The answer must consist of every line in the data that contains "concerns".

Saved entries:
┄┄┄┄┄┄

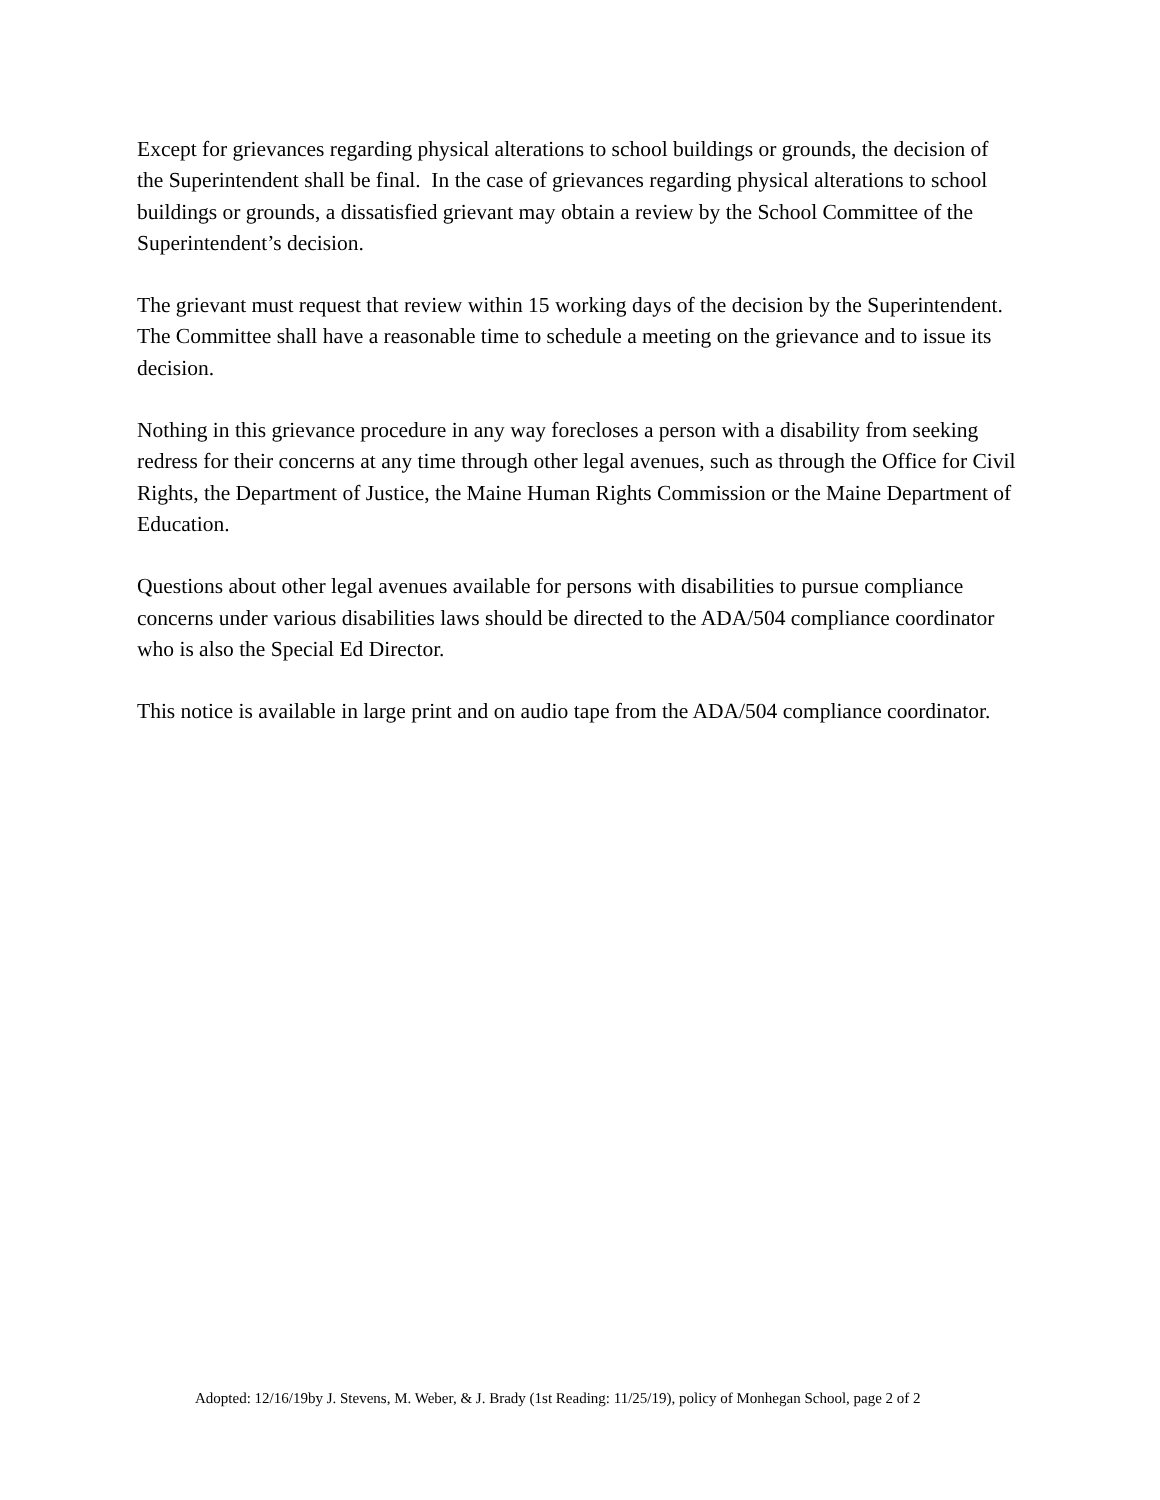Except for grievances regarding physical alterations to school buildings or grounds, the decision of the Superintendent shall be final. In the case of grievances regarding physical alterations to school buildings or grounds, a dissatisfied grievant may obtain a review by the School Committee of the Superintendent’s decision.
The grievant must request that review within 15 working days of the decision by the Superintendent. The Committee shall have a reasonable time to schedule a meeting on the grievance and to issue its decision.
Nothing in this grievance procedure in any way forecloses a person with a disability from seeking redress for their concerns at any time through other legal avenues, such as through the Office for Civil Rights, the Department of Justice, the Maine Human Rights Commission or the Maine Department of Education.
Questions about other legal avenues available for persons with disabilities to pursue compliance concerns under various disabilities laws should be directed to the ADA/504 compliance coordinator who is also the Special Ed Director.
This notice is available in large print and on audio tape from the ADA/504 compliance coordinator.
Adopted: 12/16/19by J. Stevens, M. Weber, & J. Brady (1st Reading: 11/25/19), policy of Monhegan School, page 2 of 2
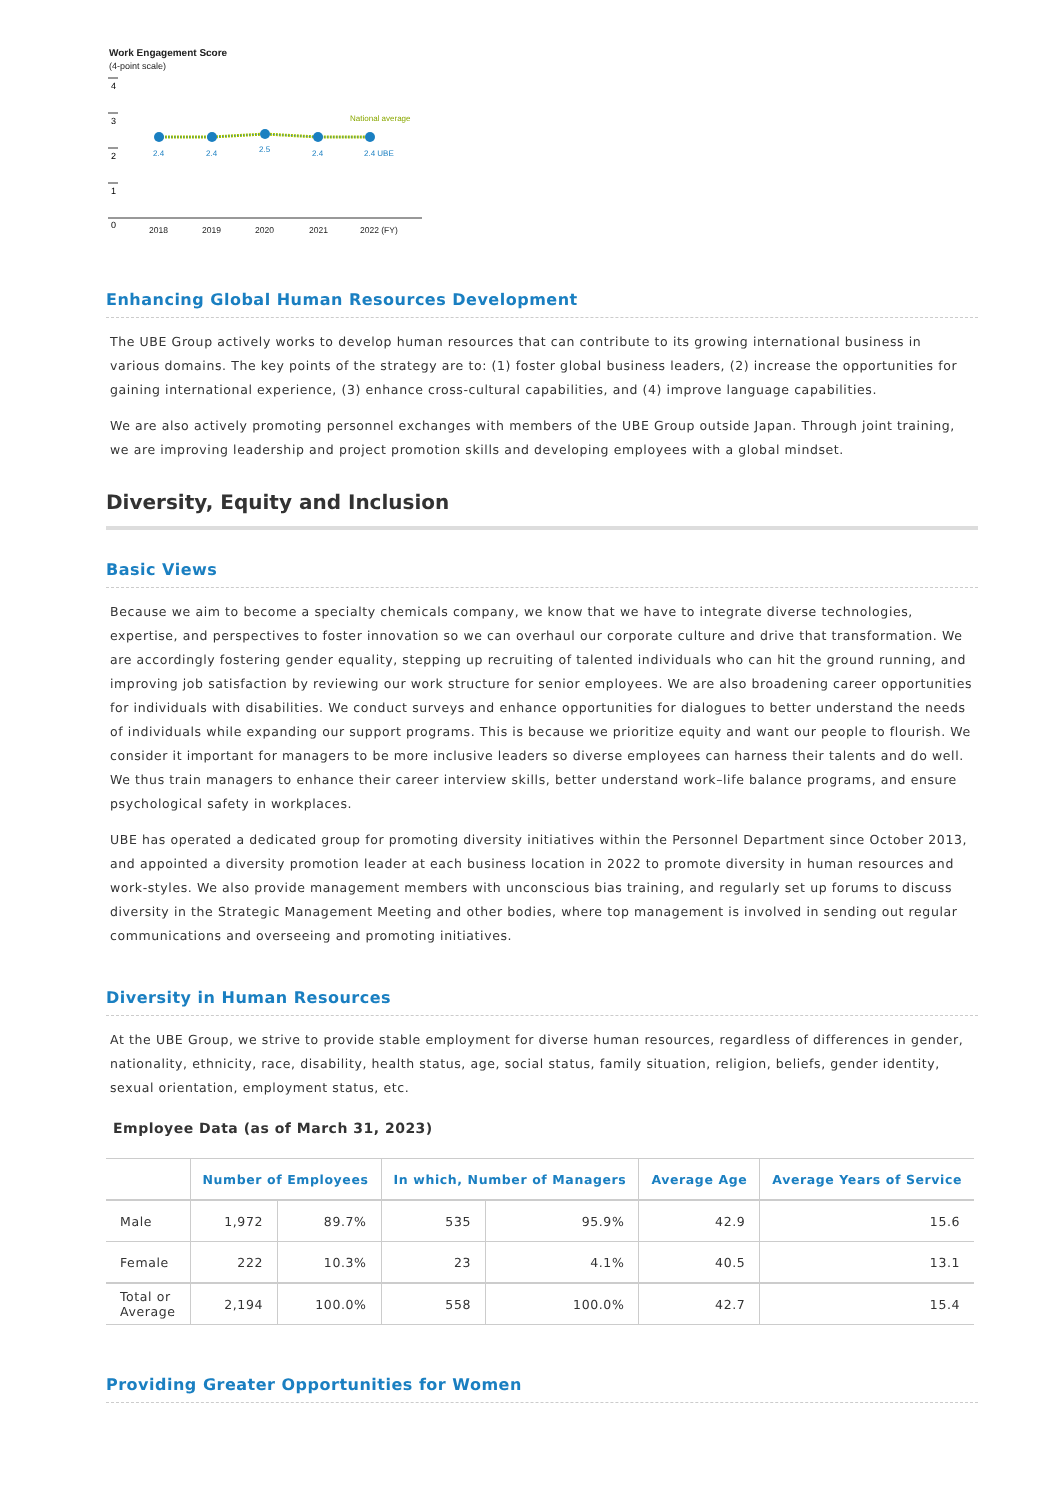Work Engagement Score
(4-point scale)
4
3
2
1
0
National average
2.4
2.4
2.5
2.4
2.4 UBE
2018
2019
2020
2021
2022 (FY)
Enhancing Global Human Resources Development
The UBE Group actively works to develop human resources that can contribute to its growing international business in various domains. The key points of the strategy are to: (1) foster global business leaders, (2) increase the opportunities for gaining international experience, (3) enhance cross-cultural capabilities, and (4) improve language capabilities.
We are also actively promoting personnel exchanges with members of the UBE Group outside Japan. Through joint training, we are improving leadership and project promotion skills and developing employees with a global mindset.
Diversity, Equity and Inclusion
Basic Views
Because we aim to become a specialty chemicals company, we know that we have to integrate diverse technologies, expertise, and perspectives to foster innovation so we can overhaul our corporate culture and drive that transformation. We are accordingly fostering gender equality, stepping up recruiting of talented individuals who can hit the ground running, and improving job satisfaction by reviewing our work structure for senior employees. We are also broadening career opportunities for individuals with disabilities. We conduct surveys and enhance opportunities for dialogues to better understand the needs of individuals while expanding our support programs. This is because we prioritize equity and want our people to flourish. We consider it important for managers to be more inclusive leaders so diverse employees can harness their talents and do well. We thus train managers to enhance their career interview skills, better understand work–life balance programs, and ensure psychological safety in workplaces.
UBE has operated a dedicated group for promoting diversity initiatives within the Personnel Department since October 2013, and appointed a diversity promotion leader at each business location in 2022 to promote diversity in human resources and work-styles. We also provide management members with unconscious bias training, and regularly set up forums to discuss diversity in the Strategic Management Meeting and other bodies, where top management is involved in sending out regular communications and overseeing and promoting initiatives.
Diversity in Human Resources
At the UBE Group, we strive to provide stable employment for diverse human resources, regardless of differences in gender, nationality, ethnicity, race, disability, health status, age, social status, family situation, religion, beliefs, gender identity, sexual orientation, employment status, etc.
Employee Data (as of March 31, 2023)
| | Number of Employees | | In which, Number of Managers | | Average Age | Average Years of Service |
| --- | --- | --- | --- | --- | --- | --- |
| Male | 1,972 | 89.7% | 535 | 95.9% | 42.9 | 15.6 |
| Female | 222 | 10.3% | 23 | 4.1% | 40.5 | 13.1 |
| Total or Average | 2,194 | 100.0% | 558 | 100.0% | 42.7 | 15.4 |
Providing Greater Opportunities for Women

┄┄┄┄┄┄

= Result =
Nothing in this grievance procedure in any way forecloses a person with a disability from seeking redress for their concerns at any time through other legal avenues, such as through the Office for Civil Rights, the Department of Justice, the Maine Human Rights Commission or the Maine Department of Education.
Questions about other legal avenues available for persons with disabilities to pursue compliance concerns under various disabilities laws should be directed to the ADA/504 compliance coordinator who is also the Special Ed Director.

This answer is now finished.